In late August the students of the renowned Pforzheim Automotive MA degree course held their summer show…
…it all looked lovely. I meant to write about this a bit sooner but other subjects demanded my time. However, the main points I wanted to make are still valid. I could easily have selected another degree show but this one is the excuse to make them as they are general to all design courses, I feel.
The first thing to keep in mind with the Pforzheim MA course is that it is one run very much with the needs of the car industry in mind. I understand Pforzheim works very closely with the car makers and many of their graduates quickly get jobs in industry. Evidently, the industry is satisfied with the course’s output.
Pforzheim graduates are highly skilled and produce the kind of work that demonstrates how readily they could be parachuted into a real job next Monday morning should the need arise. Speaking from experience, having done an MA in automotive design, I recognise how talented and competent these students are. In my own case I had two years to do what these students have probably taken five or six to achieve and looking back, I emerged from my course half-baked. I say that in order to put my comments in perspective.
Having taken a look at the concepts shown here I am impressed by the detailing of the designs and the very standard of the models, sketches and CAD visuals. Some of the details that struck me were the small vents on the Audi concept by Ernst Martin Maurer And Min Byungyoon’s concept showed some very dynamic forms and carefully handled sculpting.
What did cross my mind after looking at the eight projects was that I could see none of these vehicles being on the road in five years and, in my experience, trying to guess what will be desirable in 20 is nigh on impossible. Eoin Doyle has described elsewhere here the protracted and painful gestation of the Jaguar XJ40*. Trying to design a car is a process that is not unlike making chips (or “french fries”) in that you can’t make them very much in advance. That Jaguar started designing a car in the early 70s for launch in the early 80s was, to say the least, unfortunate. I would guess the first 70% of the time they spent was wasted.
The brand news cars we see on the roads now are the result of design work concluded between 24 and 36 months ago. The designers started the sketching up to 48 months ago, which is a rather long time. That lead time leaves a wide and tall window of opportunity for other vehicles to appear in the interim which make a later vehicle seem passé or irrelevant. In a nutshell, you can be leapfrogged.
Among the parameters are styling: how do you guess the far future? It is unavoidable that what you produce for production in 50 months is going to be based on what is acceptable at that point. In the meantime small random ideas appear that change the game; small trends become norms and what seemed normal when the design is signed off can become dated. Imagine the shame that some car designer felt when they produced a car with guttered windows only to find that the next year gutterless frames become so evidently the only acceptable solution. This kind of thing happens all the time.
Looking at these designs above I can see clearly students who are ready for work at GM, VW, Ford or Porsche with immediate effect. What I can’t see is anything so distinctive as to indicate this is where the next new thing is going to be coming from.

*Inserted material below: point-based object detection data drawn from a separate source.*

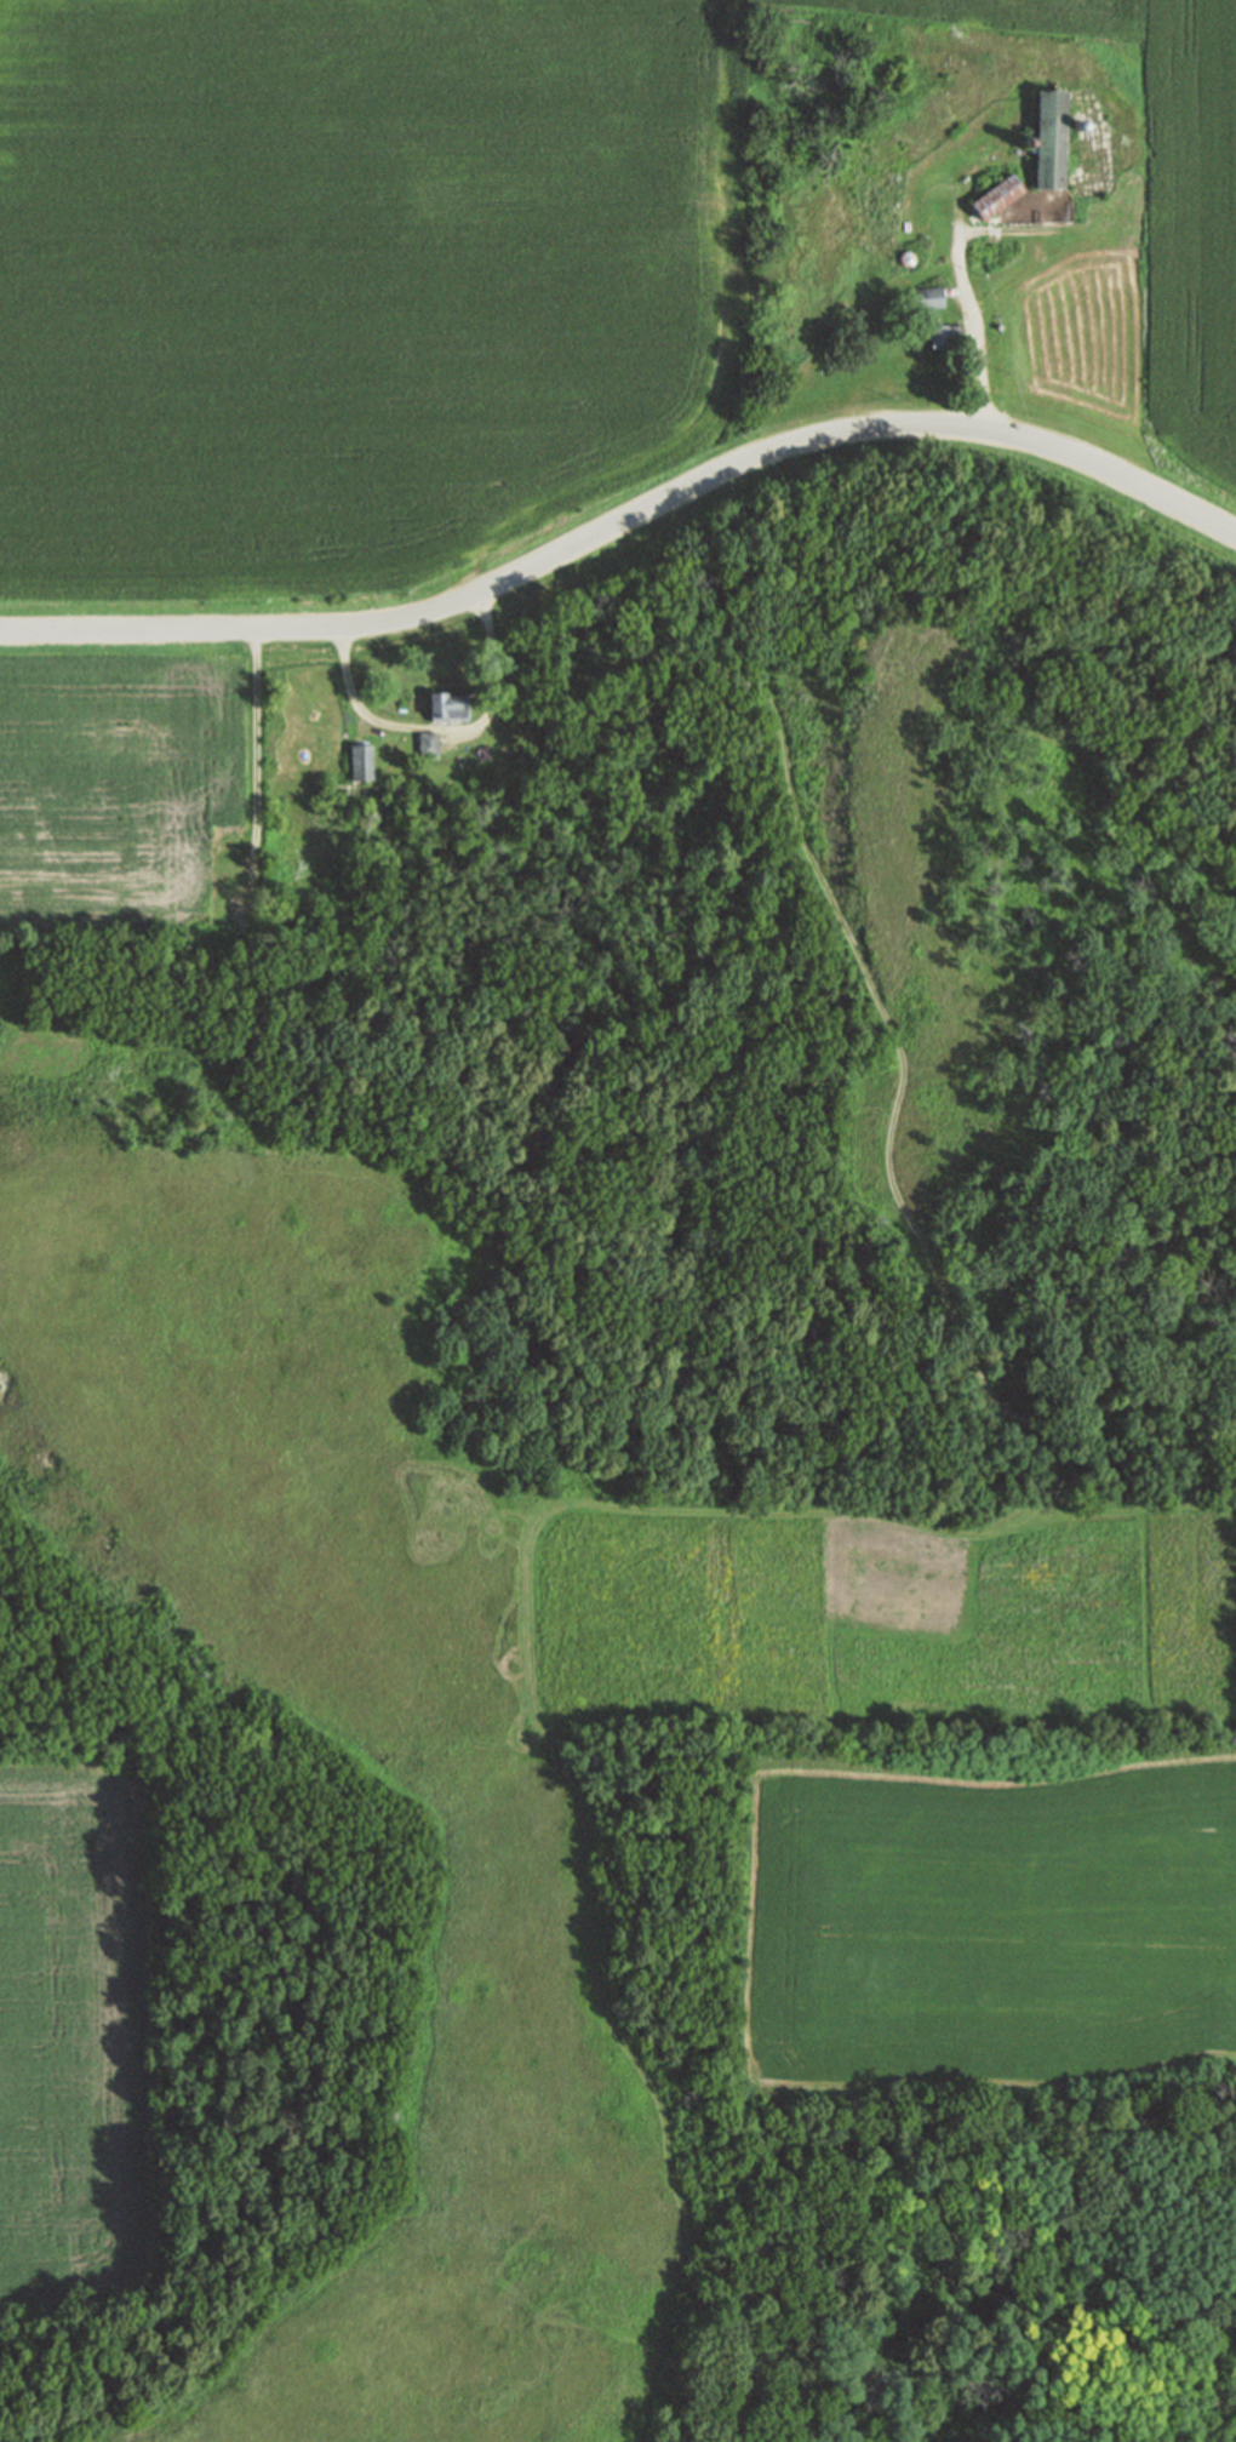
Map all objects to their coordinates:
building: (1046, 139)
building: (990, 198)
road: (1040, 252)
building: (930, 296)
road: (979, 322)
building: (939, 337)
road: (628, 519)
building: (440, 705)
road: (444, 728)
building: (428, 742)
building: (361, 762)
road: (257, 832)
road: (867, 969)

Only the inputs from researchers, designers and managers at the car builders can provide the information that would combine with these students’ capabilities to produce the kinds of overall designs I would consider believable.
I have found some work from the 2013 Coventry MA automotive show which indicates this is something of a structural problem with automotive degree courses. The image I have picked from the year 2013 and the one from 2000 show the same kind of skills as the Pforzheim students display. Also apparent is that formlessness, and lack of particular problems to solve that makes real cars so much more interesting than student projects ever manage to be.
What the degree courses need is grist. I would suggest that the industry collaboration provides some more realistic constraints so as give the students something to work against or around. That they apparently don’t is why I feel the courses that I know of are not quite as good as the students lucky enough to take them.
Let’s keep an eye on these designs as you may see aspects of them in production in 60 months’ time. What you won’t see is anything very much like them overall.
What I get from this is that were I to be running a degree course, I’d be telling my students what Raymond Loewy thought a designer should provide, the most advanced yet acceptable. I’d also emphasise that the restrictions that face real designers aren’t an impediment to good design. Thus, throwing away all the packaging requirements doesn’t lead to very interesting shapes.
It tends to lead to the same amorphous forms that have characterised student work for a very long time: big wheels, elongated bodies and very low roofs. I’d much rather see designs that make a success of crash-test standards and the simple need for cars to be easy to get into and out of. Am I boring?
I wish all the students at Pforzheim the very best of luck in the future. They won’t need much as they are clearly very good at what they do.